> EXCERPTED TEXT
- Opening Delimiter -

The phosphorylation of the B-domain in 3R tau caused by the G272V mutation is slower than that in 4R tau caused by the P301L mutation. A, Representative images of 3-week-old cultured neurons expressing various GFP-tagged 3R (top 2 rows) and 4R (bottom 2 rows) tau proteins. The neurons were costained with the mouse AT8 antibody to detect the phosphorylation of Ser202/Ser205 in tau (part of the B-domain as described in Teravskis et al., 2021) and a rabbit polyclonal anti-GFP antibody to detect total tau, respectively. B, Images that are similar to those in A but at an older age of 5 weeks in vitro. C, Comparison of AT8 staining (normalized by GFP staining) between eight groups of neurons as described in A and B (see Materials and Methods for quantification equations). Two-way ANOVA, n = 8 neurons in each group; Factor 1 = 2 ages; Factor 2 = 4 tau variants. Overall results, Overall model, F = 8.5, p < 0.001; means in Factor 2, p < 0.001; interaction between two factors, p < 0.05. Individual group comparison in C, NS, not significant, p > 0.05; *, p < 0.05; **, p < 0.01; mean ± standard error.

- Closing Delimiter -

> RAW DATA

- Opening Delimiter -

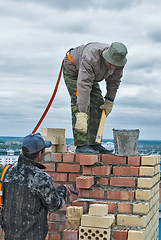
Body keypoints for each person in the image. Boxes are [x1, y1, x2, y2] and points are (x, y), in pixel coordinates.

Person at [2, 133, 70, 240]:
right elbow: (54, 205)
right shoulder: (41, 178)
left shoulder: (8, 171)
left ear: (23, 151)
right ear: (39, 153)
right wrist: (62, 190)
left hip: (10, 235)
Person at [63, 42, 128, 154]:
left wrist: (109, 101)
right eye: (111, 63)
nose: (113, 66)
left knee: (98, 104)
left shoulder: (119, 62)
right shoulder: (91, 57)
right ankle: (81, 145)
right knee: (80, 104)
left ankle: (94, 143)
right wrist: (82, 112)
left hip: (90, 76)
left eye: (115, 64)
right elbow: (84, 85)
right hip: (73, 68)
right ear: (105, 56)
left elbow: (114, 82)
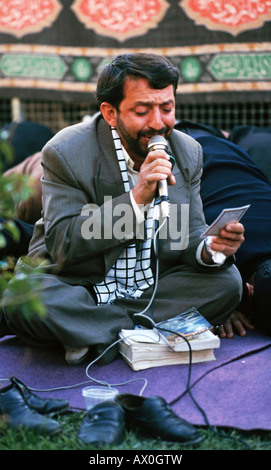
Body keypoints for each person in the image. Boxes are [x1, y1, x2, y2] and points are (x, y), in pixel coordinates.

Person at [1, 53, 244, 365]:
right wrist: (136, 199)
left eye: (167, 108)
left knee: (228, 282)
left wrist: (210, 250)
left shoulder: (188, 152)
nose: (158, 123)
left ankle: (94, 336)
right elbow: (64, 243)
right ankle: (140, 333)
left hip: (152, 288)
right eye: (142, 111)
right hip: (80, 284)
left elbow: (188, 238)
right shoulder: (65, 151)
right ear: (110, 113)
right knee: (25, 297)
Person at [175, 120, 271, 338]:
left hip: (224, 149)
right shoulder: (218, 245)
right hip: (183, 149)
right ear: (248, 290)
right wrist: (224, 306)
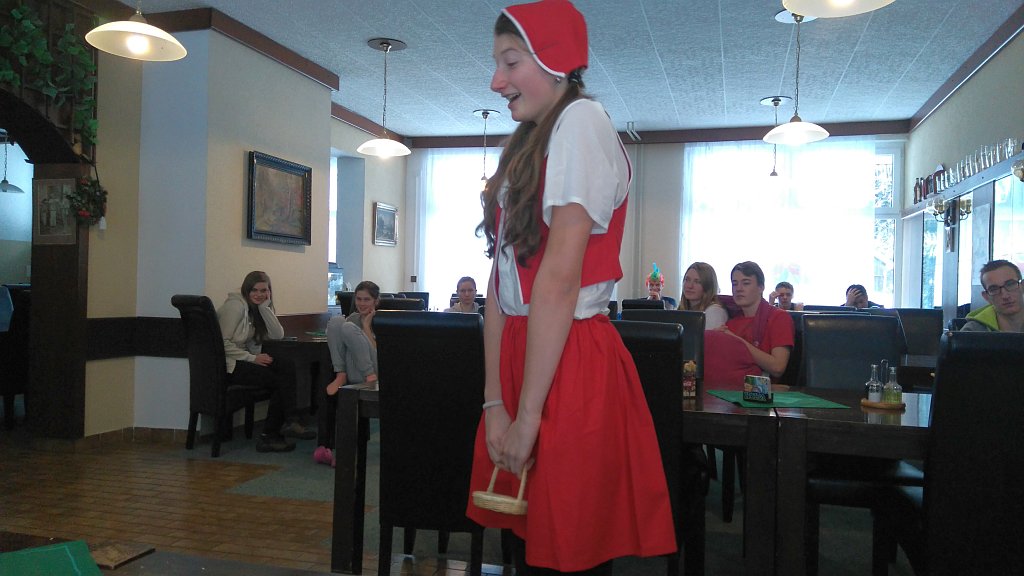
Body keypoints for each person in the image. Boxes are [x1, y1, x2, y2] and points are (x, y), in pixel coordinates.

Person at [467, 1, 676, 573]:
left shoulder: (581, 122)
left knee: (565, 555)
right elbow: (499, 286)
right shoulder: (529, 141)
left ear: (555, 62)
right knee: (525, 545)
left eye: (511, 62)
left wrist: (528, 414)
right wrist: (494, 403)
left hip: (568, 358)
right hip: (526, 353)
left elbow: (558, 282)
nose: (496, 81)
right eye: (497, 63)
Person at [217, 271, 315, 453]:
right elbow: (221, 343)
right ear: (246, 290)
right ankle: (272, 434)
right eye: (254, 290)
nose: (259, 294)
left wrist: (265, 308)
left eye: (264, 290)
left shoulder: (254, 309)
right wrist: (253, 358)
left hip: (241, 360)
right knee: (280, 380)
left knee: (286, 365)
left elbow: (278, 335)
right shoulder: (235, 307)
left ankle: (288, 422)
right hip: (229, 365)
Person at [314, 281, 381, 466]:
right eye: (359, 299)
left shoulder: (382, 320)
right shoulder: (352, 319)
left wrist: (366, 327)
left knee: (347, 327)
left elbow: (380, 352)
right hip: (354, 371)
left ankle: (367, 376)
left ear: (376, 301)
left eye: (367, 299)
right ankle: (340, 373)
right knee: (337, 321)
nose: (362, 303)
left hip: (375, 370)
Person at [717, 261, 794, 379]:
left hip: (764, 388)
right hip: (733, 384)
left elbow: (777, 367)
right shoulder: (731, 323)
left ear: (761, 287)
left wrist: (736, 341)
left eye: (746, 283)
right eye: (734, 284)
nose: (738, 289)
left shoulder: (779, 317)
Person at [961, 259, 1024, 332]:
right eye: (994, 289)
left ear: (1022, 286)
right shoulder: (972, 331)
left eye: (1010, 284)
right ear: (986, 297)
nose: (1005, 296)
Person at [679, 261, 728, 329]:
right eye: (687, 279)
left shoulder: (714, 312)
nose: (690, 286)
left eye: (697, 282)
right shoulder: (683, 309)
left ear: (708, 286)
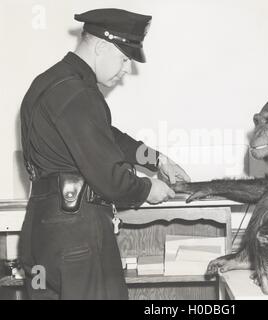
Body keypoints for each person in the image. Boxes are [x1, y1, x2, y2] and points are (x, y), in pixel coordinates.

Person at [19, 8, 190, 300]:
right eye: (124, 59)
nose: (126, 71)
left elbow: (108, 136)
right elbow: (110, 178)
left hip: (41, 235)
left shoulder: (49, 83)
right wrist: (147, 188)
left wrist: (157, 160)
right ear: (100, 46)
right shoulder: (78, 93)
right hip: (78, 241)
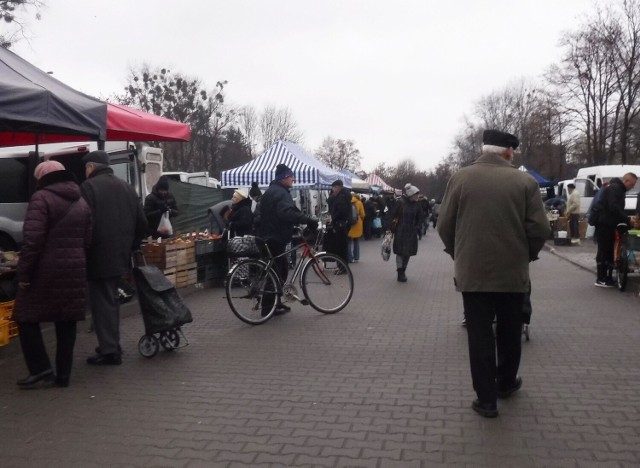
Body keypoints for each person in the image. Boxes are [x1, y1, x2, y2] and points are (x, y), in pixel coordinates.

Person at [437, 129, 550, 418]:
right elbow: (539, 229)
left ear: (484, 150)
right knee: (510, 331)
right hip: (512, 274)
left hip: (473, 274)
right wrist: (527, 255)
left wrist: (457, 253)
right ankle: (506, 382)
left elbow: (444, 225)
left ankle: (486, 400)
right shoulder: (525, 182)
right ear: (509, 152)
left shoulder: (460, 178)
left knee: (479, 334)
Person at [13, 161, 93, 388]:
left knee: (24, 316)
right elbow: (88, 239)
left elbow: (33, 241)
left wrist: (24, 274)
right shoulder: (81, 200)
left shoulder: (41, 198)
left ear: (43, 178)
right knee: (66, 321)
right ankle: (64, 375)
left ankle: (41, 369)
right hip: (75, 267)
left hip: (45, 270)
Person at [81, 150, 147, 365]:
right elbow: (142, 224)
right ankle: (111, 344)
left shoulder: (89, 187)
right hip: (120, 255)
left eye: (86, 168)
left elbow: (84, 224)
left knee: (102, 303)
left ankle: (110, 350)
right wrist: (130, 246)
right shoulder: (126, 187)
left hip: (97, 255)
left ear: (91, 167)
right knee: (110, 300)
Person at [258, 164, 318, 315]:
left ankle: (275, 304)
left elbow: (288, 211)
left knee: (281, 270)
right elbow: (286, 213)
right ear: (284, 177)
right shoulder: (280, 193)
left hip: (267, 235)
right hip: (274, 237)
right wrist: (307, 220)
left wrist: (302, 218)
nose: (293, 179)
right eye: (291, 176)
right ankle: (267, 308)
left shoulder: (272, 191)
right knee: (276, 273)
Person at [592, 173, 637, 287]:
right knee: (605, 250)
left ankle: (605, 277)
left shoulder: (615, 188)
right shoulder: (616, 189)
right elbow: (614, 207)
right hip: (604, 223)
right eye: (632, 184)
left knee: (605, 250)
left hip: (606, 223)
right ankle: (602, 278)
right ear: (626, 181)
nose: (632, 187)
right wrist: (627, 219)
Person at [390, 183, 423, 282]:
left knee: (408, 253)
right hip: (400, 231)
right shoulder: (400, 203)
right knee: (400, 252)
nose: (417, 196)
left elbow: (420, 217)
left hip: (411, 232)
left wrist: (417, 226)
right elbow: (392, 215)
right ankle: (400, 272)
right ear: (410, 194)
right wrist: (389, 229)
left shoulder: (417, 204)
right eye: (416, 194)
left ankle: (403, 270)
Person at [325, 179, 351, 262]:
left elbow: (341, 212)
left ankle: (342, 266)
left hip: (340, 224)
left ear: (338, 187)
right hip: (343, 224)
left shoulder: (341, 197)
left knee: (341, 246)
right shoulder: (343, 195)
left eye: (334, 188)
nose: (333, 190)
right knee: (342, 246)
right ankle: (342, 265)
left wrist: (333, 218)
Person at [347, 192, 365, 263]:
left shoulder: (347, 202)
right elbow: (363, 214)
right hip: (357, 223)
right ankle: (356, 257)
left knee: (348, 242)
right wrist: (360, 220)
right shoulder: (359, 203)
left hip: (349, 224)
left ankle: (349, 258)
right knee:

- Closing Delimiter -

In the figure legend on tau phosphorylation, what does the mouse AT8 antibody detect? The listing has nothing to do with the exercise.

> REPLY
It detects the phosphorylation of Ser202/Ser205 in tau.